ARTICLES

India & tension in Korean peninsula

By
M.L. Sondhi

The Hindustan Times, New Delhi, September 30, 1996

There is a close connection between India’s claim to a seat in the UN Security Council and the recognition of our responsibility in contributing more actively to international crisis management. The situation in East Asia on the Korean peninsula gives New Delhi an opportunity to promote greater security and stability and work for the relaxation of military tensions. It would be prudent for India to ensure that its voice is heard clearly on the latest challenge to the peace process between North and South Korea and we should provide a vision and a new geopolitical discourse which rejects territorial conquest and domination. Indeed there are interesting parallels between contemporary challenges to international security in East Asia and South Asia. In our own region we have been trying to “channel conflict from the path of violence to that of non-violent bargaining and negotiation” and the same prescription is relevant to East Asia where the negative legacy of the cold war still produces highly threatening activities and the possibility of a spiralling armed conflict.

Extracted records |
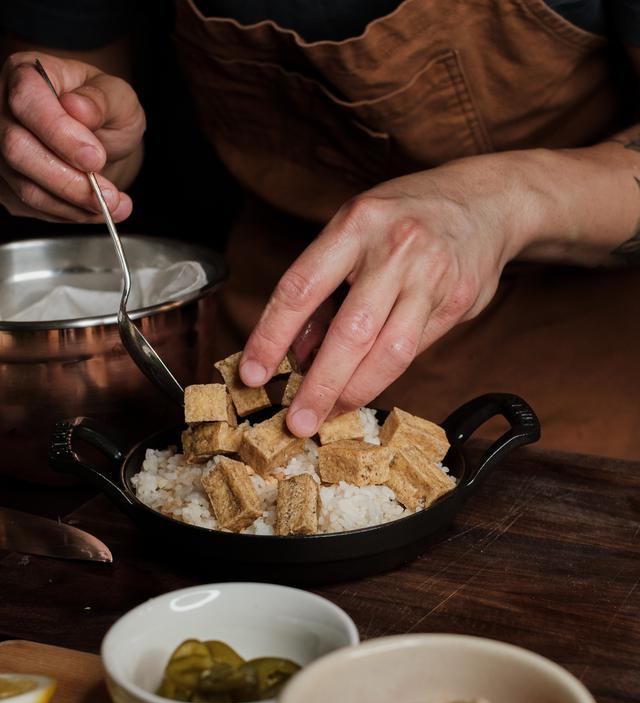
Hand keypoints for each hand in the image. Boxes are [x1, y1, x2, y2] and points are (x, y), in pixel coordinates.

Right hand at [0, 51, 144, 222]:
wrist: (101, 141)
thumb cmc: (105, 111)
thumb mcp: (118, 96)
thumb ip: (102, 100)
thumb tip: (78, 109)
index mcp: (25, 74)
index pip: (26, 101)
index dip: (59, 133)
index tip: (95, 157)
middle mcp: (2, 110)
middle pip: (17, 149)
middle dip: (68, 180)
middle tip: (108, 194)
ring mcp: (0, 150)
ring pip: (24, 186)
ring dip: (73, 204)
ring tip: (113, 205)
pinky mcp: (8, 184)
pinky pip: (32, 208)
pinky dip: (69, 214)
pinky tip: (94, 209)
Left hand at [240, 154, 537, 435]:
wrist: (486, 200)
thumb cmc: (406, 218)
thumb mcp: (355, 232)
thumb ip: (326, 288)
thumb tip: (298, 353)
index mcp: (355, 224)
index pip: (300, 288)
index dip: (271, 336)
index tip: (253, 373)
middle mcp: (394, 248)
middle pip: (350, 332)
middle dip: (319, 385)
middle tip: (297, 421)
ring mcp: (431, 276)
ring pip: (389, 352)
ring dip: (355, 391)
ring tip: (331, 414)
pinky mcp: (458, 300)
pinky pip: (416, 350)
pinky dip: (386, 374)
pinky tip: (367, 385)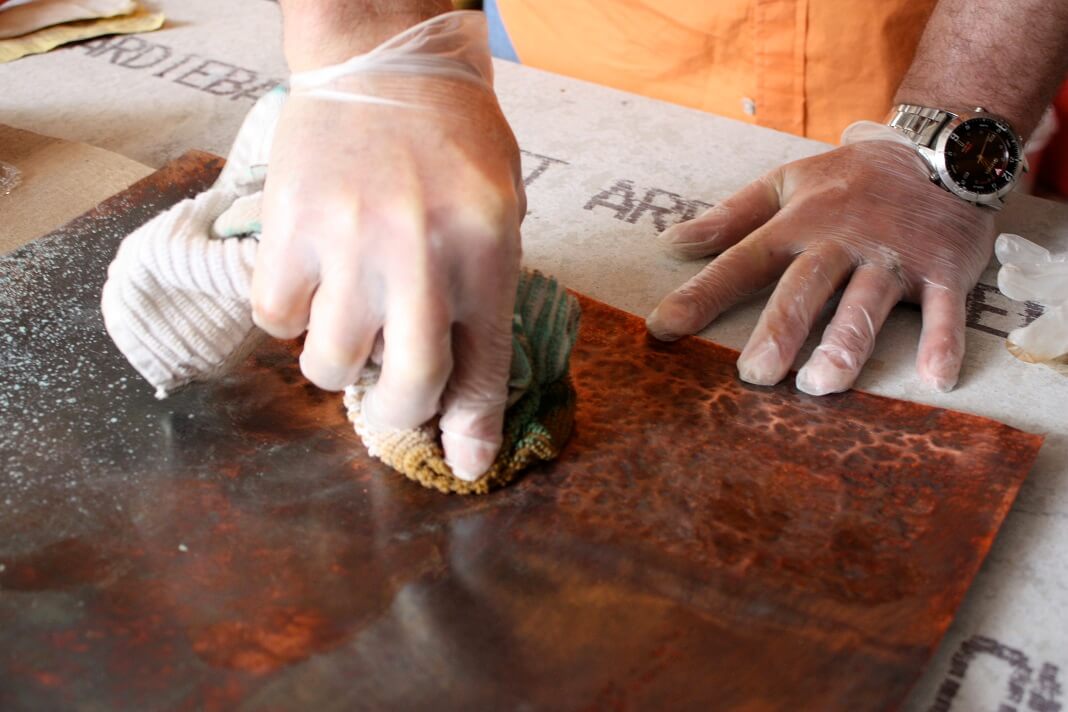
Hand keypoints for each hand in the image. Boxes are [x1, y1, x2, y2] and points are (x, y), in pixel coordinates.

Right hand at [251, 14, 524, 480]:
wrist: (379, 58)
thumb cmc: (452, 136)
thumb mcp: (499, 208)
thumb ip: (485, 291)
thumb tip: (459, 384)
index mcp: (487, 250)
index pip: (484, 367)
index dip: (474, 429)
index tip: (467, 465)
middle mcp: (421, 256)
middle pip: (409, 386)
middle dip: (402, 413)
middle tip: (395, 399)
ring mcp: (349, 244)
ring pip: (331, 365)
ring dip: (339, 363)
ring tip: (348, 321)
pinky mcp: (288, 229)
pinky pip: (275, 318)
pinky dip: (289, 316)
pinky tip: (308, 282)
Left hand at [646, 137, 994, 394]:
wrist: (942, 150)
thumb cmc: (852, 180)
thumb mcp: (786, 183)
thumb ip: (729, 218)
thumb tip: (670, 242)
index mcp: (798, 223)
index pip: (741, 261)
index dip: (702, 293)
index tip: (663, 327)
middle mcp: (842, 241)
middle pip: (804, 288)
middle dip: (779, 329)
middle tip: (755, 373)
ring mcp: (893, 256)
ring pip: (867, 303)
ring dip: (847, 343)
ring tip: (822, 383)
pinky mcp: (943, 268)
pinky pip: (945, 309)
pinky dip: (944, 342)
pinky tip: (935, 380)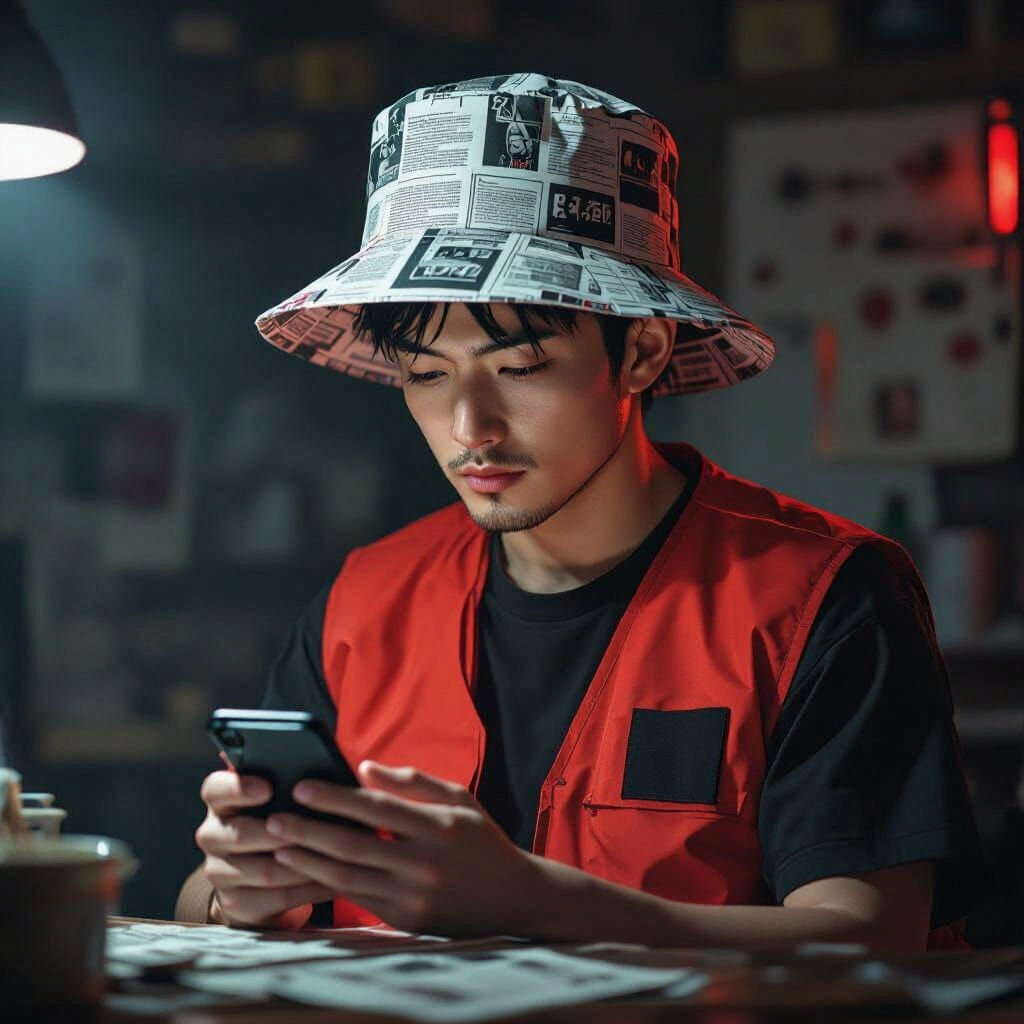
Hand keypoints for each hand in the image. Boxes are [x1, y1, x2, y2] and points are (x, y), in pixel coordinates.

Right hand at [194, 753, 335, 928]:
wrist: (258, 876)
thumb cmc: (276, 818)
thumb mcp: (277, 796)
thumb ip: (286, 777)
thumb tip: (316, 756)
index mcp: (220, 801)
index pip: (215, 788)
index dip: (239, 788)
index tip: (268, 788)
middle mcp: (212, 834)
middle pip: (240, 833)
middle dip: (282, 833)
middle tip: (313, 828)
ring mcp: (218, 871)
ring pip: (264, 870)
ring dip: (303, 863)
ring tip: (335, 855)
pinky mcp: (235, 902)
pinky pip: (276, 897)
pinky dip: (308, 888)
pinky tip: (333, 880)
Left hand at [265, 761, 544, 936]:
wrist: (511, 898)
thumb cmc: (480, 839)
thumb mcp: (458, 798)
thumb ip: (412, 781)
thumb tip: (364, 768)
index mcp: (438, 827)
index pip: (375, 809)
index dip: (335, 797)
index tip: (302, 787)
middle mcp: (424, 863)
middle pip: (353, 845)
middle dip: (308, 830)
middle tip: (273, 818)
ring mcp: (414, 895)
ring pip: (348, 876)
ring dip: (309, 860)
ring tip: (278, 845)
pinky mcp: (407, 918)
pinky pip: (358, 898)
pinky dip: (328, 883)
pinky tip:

Tasks to perform |
1. Turn the paragraph of the Korean peninsula article that begins "There is a close connection" into a short bulleted list that keeps its main points.
2. Decide whether each statement agrees with the Korean peninsula article. Answer yes or no, and quote the words from the article that settle it.
(a) The article appeared in The Hindustan Times in 1996.
(b) The article says India has tried in its own region to move conflict toward non-violent negotiation.
(c) The article says the cold war no longer affects East Asia.
The listing above comes from a different source than the article.

Per-task answers |
1.
- India's claim to a UN Security Council seat is tied to a responsibility to take a more active part in international crisis management.
- The Korean peninsula gives New Delhi a chance to promote security and stability and to work toward easing military tensions.
- India should make its voice heard on the latest challenge to the peace process between North and South Korea and offer a vision that rejects territorial conquest and domination.
- Threats to security in East Asia and South Asia show parallels.
- India has tried in its own region to steer conflict away from violence toward non-violent bargaining and negotiation. The same approach fits East Asia, where the cold war's negative legacy still produces threatening activity and the risk of spiraling armed conflict.

2.
(a) Yes: "The Hindustan Times, New Delhi, September 30, 1996"
(b) Yes: "In our own region we have been trying to “channel conflict from the path of violence to that of non-violent bargaining and negotiation”"
(c) No: "the negative legacy of the cold war still produces highly threatening activities"